Time Magazine recognises the shift in information dynamics in our society made possible through computers. This is a bittersweet transition - who's driving the bus in society is something that's shifted as a response to many factors, from enabling technologies (this shift), philosophical advances (a la Adam Smith and Karl Marx), altered labour efficiencies and societal/political needs (Feudalism), etc etc. Each social arrangement has vanguards, rebels, advantages and disadvantages. One of the things I'm most concerned about in this particular shift is whether the opportunity given for greater social equality is used to bring it on average up to a new level or causes everything to sink to the least common denominator. This always was a problem for democracy in the past - I have come to understand that democracy-as-republic-with-statesmen-as-leaders is more healthy than democracy-as-representative-with-politicians-to-represent (whatever terms you might like for these things). Whether this is the age of quality-from-wide-nets-and-meritocracy or mob-rule-and-decreased-meaning-through-populism-and-voting remains to be seen. I am on the side of learning, not entitlement. I hope you, my dear readers, are as well. It is, regardless, an exciting time. All these dashes make me feel very French.
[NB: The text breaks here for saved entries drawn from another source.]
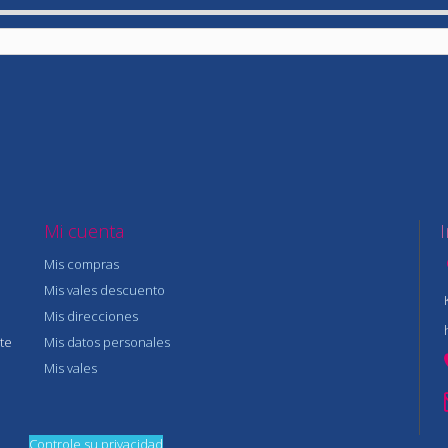
Mi cuenta
Mis compras
Mis vales descuento
Mis direcciones
te
Mis datos personales
Mis vales
Controle su privacidad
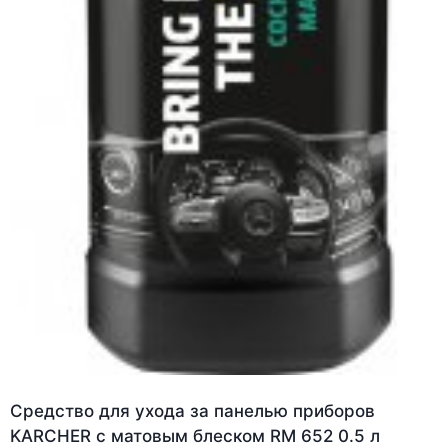
Средство для ухода за панелью приборов
KARCHER с матовым блеском RM 652 0.5 л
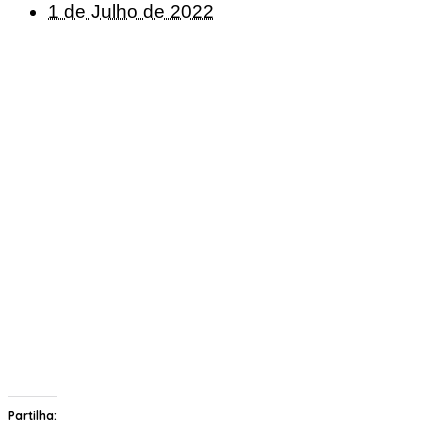
1 de Julho de 2022
Partilha:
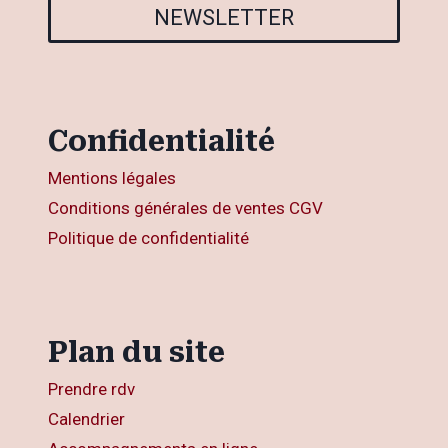
NEWSLETTER
Confidentialité
Mentions légales
Conditions générales de ventes CGV
Politique de confidentialité
Plan du site
Prendre rdv
Calendrier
I appear to be embroiled in a bit of irony at the moment, and might find myself jumping through some hoops to honour a committment I made to someone. Sigh. I may be consequently a bit hard to contact for the next few days.

Some interesting things:

I've recently been thinking about small/dying languages/cultures (from the European Union's efforts to save/revive Gaelic and similar to the United States efforts to fund preservation of Amerindian languages and culture) - is it worth it? How does this compare to cultures that have factions that are actively aiming for assimilation (including, bizarrely, South Korea)? Part of what made France a powerful nation was a serious effort to standardise and universalise (through France, anyhow) the French language - nationalism and universality of language paved the way for cultural dominance and growth, and this naturally cost other languages/dialects significant ground. I wonder at the cost of these revival efforts, both in deep mutual comprehensibility with the rest of society and in the likelihood of learning even more distant languages.